= Beginning of Section =

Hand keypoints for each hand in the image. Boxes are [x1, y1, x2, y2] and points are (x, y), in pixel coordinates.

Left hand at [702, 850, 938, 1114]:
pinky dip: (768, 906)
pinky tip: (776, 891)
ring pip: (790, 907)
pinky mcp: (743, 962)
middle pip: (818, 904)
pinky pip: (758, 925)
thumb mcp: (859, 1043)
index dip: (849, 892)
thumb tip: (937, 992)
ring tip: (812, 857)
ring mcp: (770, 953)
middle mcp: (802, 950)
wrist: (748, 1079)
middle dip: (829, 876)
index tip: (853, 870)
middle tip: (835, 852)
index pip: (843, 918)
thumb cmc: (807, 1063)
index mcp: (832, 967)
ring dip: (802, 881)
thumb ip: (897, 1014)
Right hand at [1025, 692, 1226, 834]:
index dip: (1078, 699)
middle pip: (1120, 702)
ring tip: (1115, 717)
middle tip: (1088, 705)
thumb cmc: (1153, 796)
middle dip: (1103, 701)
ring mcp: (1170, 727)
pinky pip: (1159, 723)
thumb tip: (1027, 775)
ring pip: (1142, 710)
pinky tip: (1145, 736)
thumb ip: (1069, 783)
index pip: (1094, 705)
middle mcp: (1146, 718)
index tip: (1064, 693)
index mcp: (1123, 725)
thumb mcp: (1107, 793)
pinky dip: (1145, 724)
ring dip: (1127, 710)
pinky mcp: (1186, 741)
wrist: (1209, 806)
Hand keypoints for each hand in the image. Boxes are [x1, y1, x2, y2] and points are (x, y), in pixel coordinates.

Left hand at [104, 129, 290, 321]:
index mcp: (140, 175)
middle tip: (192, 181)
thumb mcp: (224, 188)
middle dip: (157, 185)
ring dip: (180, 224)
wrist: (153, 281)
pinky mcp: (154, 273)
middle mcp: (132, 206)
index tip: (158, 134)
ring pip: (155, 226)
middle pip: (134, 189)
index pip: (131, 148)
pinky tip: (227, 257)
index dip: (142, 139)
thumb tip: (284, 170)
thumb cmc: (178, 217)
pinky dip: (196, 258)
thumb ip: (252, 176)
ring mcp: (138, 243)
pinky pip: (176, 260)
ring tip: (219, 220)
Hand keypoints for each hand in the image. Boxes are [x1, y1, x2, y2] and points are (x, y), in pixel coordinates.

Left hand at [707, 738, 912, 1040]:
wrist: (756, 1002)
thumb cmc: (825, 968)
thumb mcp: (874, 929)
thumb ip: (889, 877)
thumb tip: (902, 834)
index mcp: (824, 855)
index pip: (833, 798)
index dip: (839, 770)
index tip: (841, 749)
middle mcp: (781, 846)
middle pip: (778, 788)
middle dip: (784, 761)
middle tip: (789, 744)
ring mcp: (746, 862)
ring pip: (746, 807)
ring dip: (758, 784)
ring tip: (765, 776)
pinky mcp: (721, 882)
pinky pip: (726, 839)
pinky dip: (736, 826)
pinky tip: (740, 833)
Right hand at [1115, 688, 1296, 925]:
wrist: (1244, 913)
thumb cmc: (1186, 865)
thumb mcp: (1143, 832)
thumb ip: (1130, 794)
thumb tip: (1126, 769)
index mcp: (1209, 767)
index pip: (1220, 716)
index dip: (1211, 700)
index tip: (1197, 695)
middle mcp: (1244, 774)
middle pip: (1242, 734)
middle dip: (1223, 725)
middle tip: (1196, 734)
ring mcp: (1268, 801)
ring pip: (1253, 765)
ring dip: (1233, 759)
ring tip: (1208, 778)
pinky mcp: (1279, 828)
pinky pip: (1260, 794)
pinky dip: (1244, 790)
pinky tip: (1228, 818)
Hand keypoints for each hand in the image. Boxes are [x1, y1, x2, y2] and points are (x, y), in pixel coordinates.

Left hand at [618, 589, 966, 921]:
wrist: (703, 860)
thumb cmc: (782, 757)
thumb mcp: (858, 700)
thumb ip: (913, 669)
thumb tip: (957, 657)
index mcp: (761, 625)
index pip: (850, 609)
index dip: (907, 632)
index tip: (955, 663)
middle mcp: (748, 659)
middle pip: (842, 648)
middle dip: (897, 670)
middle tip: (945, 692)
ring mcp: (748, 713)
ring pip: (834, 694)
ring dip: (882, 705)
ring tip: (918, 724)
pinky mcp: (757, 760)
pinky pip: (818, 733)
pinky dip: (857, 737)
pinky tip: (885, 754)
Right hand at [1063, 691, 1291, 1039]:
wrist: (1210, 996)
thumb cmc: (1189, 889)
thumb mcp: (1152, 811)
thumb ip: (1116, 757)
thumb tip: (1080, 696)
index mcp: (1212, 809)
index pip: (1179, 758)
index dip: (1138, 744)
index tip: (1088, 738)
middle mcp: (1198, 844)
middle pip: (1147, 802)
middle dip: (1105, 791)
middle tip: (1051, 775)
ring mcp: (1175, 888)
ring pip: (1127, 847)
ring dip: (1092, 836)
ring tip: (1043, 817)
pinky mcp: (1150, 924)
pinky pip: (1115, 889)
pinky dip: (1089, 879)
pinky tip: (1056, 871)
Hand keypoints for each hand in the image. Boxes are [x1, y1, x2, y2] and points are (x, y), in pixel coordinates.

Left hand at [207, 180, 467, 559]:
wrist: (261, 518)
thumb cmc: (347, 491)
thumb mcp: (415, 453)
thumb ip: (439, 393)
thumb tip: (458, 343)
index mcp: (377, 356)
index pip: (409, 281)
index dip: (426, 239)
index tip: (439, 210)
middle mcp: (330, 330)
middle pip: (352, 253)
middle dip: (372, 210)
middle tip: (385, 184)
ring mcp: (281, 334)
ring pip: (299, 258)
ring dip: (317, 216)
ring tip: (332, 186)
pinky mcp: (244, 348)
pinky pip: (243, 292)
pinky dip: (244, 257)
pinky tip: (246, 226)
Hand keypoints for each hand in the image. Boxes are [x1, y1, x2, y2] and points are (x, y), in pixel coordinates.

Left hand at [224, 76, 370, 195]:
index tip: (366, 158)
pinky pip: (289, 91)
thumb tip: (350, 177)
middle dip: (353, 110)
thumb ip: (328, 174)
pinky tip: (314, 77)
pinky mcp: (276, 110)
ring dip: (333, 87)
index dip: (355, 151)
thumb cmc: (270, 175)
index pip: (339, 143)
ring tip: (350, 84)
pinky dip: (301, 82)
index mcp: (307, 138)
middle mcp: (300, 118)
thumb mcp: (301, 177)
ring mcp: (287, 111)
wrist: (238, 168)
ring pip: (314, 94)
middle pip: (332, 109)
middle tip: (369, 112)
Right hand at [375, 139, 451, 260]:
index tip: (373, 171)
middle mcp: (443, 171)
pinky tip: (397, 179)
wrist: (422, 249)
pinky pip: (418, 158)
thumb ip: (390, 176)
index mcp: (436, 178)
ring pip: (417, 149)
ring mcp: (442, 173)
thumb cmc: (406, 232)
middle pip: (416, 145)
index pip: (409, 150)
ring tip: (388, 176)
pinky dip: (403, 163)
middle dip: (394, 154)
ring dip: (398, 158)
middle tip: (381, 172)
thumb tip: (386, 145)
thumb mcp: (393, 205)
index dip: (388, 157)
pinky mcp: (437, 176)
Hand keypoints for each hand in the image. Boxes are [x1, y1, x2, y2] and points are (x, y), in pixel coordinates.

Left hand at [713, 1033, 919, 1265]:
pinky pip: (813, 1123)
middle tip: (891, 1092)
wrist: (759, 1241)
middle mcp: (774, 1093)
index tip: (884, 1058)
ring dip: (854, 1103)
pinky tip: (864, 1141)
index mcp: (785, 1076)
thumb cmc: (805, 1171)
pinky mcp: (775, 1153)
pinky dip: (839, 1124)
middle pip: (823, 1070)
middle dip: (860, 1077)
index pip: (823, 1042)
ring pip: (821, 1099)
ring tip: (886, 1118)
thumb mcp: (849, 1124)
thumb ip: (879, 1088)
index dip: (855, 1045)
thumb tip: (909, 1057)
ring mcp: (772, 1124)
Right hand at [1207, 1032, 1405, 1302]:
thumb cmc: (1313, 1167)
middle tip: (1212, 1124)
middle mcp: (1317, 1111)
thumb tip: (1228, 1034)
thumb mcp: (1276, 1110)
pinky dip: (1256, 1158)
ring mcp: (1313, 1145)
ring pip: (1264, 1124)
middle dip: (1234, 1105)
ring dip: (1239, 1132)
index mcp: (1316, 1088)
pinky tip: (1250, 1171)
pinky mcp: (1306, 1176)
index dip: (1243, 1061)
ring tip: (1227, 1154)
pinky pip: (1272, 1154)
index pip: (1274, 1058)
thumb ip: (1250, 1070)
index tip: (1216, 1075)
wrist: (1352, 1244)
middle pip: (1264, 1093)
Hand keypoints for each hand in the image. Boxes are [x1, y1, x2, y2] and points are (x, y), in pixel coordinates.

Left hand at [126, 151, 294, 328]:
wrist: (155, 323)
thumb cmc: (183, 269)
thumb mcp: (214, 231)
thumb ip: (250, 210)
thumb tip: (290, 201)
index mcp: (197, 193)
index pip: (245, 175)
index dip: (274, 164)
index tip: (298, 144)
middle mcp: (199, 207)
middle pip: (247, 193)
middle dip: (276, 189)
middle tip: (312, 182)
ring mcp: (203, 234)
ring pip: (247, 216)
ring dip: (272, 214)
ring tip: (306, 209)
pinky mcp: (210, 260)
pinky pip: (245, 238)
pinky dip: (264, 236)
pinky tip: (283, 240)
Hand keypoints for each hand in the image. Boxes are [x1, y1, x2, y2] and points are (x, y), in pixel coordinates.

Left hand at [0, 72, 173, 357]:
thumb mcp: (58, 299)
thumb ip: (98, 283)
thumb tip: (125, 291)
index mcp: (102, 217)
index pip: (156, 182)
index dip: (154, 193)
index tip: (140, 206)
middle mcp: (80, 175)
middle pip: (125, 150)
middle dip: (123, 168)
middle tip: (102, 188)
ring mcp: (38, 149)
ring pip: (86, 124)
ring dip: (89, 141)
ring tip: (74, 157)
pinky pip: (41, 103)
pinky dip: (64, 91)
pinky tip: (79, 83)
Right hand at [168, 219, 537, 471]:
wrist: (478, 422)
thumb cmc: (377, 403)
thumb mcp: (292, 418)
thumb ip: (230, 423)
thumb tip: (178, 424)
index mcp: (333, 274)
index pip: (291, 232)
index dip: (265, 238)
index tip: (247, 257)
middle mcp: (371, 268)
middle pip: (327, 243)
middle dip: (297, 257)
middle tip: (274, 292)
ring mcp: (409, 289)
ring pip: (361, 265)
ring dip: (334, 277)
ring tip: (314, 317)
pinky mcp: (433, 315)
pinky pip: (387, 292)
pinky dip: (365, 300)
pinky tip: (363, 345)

= End of Section =

▸ Instructions to follow
In the listing above, locate the line containing "thumb mcp: (858, 700)" and the line containing "wrist: (1210, 996)". Transcribe those two lines and everything between them, exactly as written.

▸ Exercise result
thumb mcp: (858, 700)
thumb ip: (913, 669)
thumb tip: (957, 657)
index mcp: (761, 625)
index pip: (850, 609)
index dip: (907, 632)
index tip: (955, 663)
middle mcp: (748, 659)
middle pip: (842, 648)
middle dip: (897, 670)
middle tip: (945, 692)
ring mcp: (748, 713)
ring pip: (834, 694)
ring dip: (882, 705)
ring tip: (918, 724)
pinky mcp: (757, 760)
pinky pip: (818, 733)
pinky dip: (857, 737)
pinky tip: (885, 754)
Right hand at [1063, 691, 1291, 1039]:
wrist: (1210, 996)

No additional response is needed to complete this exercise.